(Transcribed page contents)
========

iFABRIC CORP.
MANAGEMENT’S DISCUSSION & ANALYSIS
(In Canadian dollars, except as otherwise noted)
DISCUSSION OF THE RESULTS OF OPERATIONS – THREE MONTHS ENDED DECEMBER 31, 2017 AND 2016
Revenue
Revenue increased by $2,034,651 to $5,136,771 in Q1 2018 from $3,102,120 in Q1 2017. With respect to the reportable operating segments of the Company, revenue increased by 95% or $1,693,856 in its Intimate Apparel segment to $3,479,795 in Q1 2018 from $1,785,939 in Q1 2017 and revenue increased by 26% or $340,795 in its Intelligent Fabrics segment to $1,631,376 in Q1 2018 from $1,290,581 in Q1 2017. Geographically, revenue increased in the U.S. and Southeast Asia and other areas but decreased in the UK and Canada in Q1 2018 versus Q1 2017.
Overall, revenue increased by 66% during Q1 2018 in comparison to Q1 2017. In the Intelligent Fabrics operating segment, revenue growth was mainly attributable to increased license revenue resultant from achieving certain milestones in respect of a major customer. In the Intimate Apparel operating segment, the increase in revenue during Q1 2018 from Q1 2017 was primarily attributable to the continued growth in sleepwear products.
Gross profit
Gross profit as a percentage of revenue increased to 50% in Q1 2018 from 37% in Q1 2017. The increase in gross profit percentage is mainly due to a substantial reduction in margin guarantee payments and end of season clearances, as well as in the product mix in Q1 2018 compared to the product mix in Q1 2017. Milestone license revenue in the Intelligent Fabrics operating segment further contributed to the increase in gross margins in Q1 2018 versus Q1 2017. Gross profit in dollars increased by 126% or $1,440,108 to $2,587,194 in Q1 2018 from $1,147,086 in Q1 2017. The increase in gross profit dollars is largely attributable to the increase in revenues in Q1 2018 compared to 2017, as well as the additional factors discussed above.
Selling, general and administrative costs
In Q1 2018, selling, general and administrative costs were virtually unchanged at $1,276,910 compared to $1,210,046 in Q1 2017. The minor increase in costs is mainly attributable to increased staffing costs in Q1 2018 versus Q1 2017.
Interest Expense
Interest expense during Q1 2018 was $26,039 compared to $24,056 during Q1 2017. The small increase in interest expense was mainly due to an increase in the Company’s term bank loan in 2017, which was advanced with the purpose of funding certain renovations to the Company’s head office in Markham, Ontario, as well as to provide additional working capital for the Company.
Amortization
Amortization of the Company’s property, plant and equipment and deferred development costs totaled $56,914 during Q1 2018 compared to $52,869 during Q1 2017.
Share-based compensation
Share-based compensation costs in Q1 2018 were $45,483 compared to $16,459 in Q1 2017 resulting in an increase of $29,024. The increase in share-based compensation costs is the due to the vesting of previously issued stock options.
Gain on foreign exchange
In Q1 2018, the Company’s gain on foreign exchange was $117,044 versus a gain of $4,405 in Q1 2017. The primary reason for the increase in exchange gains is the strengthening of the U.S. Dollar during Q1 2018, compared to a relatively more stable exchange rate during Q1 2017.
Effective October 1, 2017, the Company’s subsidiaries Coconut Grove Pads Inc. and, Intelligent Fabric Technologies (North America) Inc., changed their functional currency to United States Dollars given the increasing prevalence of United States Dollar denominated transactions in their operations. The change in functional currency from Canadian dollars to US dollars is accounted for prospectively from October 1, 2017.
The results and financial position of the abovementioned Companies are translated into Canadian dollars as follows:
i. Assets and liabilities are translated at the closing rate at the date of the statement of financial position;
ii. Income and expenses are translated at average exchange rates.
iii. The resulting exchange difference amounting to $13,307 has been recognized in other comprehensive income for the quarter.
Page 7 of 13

========

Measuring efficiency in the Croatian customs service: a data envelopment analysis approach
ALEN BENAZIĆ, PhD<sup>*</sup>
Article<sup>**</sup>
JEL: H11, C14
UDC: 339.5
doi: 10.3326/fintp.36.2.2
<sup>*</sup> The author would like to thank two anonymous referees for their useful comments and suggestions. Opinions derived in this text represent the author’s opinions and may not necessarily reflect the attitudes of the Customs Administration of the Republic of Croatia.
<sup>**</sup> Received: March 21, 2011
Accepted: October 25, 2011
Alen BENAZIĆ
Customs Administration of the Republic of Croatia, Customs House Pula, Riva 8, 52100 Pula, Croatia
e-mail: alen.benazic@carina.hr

========

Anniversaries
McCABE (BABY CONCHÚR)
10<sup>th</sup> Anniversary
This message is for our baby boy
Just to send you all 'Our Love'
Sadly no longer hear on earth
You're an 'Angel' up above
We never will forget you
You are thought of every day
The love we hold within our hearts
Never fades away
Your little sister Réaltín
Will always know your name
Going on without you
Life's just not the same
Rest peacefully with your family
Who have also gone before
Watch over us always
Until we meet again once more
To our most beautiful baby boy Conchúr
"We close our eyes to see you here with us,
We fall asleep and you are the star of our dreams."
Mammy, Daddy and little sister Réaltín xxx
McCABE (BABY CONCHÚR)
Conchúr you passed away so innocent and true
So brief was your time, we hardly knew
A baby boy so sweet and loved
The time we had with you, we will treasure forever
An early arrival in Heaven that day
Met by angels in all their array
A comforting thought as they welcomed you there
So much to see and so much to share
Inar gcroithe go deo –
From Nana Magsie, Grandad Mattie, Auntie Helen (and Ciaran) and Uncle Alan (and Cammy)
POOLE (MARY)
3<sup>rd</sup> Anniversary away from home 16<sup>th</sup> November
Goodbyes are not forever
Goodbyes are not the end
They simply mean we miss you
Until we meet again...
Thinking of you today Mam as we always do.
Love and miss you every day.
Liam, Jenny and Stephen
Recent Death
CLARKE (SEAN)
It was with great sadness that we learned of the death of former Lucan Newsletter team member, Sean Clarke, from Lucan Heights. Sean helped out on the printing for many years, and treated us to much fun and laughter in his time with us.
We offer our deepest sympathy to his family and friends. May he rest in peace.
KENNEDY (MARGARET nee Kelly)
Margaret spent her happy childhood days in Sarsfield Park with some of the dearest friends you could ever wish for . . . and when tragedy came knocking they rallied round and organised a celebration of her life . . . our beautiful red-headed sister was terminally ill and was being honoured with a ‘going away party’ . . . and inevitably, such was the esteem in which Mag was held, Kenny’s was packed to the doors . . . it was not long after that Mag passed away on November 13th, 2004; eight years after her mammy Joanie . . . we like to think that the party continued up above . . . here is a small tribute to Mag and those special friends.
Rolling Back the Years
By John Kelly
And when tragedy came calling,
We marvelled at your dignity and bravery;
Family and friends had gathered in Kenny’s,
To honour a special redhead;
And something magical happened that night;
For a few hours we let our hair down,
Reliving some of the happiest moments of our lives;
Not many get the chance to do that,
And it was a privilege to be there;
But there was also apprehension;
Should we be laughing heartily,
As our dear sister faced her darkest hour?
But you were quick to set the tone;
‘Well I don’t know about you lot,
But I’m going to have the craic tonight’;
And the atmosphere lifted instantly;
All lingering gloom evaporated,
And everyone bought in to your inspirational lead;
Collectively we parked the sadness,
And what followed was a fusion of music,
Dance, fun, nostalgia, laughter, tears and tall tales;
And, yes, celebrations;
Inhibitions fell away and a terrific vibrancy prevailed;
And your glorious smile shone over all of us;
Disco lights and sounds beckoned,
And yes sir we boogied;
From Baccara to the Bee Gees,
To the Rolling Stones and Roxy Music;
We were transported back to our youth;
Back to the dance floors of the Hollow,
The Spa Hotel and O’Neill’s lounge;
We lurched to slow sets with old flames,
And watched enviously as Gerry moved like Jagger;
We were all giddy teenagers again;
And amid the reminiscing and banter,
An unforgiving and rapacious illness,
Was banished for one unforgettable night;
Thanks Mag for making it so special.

========

## EXERCISE PROMPT
Each line above that contains the word "DISCUSSION" should be returned.

## SOLUTION FOR THIS PROBLEM
MANAGEMENT’S DISCUSSION & ANALYSIS
DISCUSSION OF THE RESULTS OF OPERATIONS – THREE MONTHS ENDED DECEMBER 31, 2017 AND 2016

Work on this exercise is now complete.